An elite man stands in front of a chart that resembles an old food pyramid. He’s steepled his fingers and is explaining something to the reader.
NARRATIVE:
Peace and prosperity depended on a rigid, inflexible social hierarchy.
The top caste of aristocratic elites ruled, with a sacred duty to provide, to protect, and to keep the gods happy.
Then came the bulk of society: the free households of farmers, herders, fishermen, mariners, artisans…
At the bottom, slaves worked the fields, rowed the galleys, provided services, and generally did much of the labor that a thriving civilization requires.
ELITE MAN:
[Most of his words are concealed by flame. Here’s what is legible.]
Our society has structu
(Like our clothin
that lazy loose drap
If you ask me, struct
makes civi tion oss
[The rest of the page has been completely consumed by fire. All that can be seen behind the page is blackness.]

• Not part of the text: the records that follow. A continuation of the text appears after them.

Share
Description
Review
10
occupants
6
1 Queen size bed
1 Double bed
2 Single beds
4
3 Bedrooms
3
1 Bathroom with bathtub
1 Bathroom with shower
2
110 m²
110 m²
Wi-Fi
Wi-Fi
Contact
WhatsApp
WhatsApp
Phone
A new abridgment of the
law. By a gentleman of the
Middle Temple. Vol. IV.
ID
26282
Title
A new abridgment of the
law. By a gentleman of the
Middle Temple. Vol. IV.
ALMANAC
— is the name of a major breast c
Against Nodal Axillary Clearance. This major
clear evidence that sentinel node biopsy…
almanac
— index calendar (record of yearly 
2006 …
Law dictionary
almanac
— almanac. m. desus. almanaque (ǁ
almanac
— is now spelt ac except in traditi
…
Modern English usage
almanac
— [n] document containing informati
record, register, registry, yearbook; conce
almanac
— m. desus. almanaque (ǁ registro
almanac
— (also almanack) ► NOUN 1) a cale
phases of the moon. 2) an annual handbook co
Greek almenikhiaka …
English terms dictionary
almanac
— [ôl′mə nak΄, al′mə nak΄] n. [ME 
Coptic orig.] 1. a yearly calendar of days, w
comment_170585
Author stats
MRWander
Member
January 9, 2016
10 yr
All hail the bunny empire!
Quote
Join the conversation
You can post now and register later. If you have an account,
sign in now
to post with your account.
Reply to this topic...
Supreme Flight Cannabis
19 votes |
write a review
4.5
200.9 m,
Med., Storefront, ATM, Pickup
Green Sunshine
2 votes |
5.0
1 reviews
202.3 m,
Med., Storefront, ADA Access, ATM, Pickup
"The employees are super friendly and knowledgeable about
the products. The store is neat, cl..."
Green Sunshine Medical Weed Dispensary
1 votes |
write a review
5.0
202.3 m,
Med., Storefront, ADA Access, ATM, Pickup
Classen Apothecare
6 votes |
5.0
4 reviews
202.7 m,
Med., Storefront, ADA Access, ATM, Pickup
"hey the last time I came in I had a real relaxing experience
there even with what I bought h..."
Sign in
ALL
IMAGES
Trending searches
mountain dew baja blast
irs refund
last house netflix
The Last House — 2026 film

Nice fire effect. I’m curious how you made it.
Thanks! The trick is a lot of transparent layers, and a judicious use of smudge and push brushes.
What did Athenian people wear in the winter? Those women would be freezing, and the men would not exactly be warm.
Wool fabric was plentiful, and so for warmth they wore woolen robes and cloaks and such.
The climate was very mild, however, so most days they wouldn’t need to. Men generally wore very little, as a matter of fact—just a short skirt or a knee-length skirt most of the time. Women were much more modest, wearing full-length skirts that reached the ankles. (I’m picturing a woman’s exposed calf being seen as risqué, and to show her knee scandalous! But those may well be anachronistic cultural conceptions they didn’t even have). As we’ve seen, above the waist, women didn’t really cover up. Elite women might wear just a short bolero-jacket-type thing, but it didn’t cover their breasts. One thing that elite-class women sometimes wore was a small apron-looking panel around their waist, which nobody is really sure what it was for (my favorite theory is that it was like a heraldic badge showing off your family and rank). The fuller tunics and shirts I’ve depicted men wearing didn’t really appear until late in the Bronze Age, and I surmise they were more ceremonial, or maybe even just something to be worn under metal armor. Whatever they wore, Bronze Age clothing seems to have had a lot more to do with social signaling than with covering up or protection from the elements.
The really interesting thing to me, though (which the guy obscured by flames was starting to get at, and which I intend to mention when the time comes), is that Greek peoples of the Bronze Age wore highly-structured clothing sewn together from carefully-shaped pattern pieces. The loose and drapey peplos and chiton we know from classical Greece were far more rudimentary garments, made of a single large rectangle and nothing more—which were simply draped and held together with pins and belts. Furthermore, the Bronze Age towns had specialized textile “factories” that made everything from simple linens to rich luxurious fabrics. (Part of the Key Bearers’ compensation was an annual allotment of rich fabrics made by the civic textile shop!) In classical Greece, on the other hand, textiles were much more basic, and were almost entirely made in the home.
It’s almost as if Athens went from a world of sophisticated fashion designers, patternmakers, textiles, and trim, to a world that didn’t even know how to sew. I wonder what happened.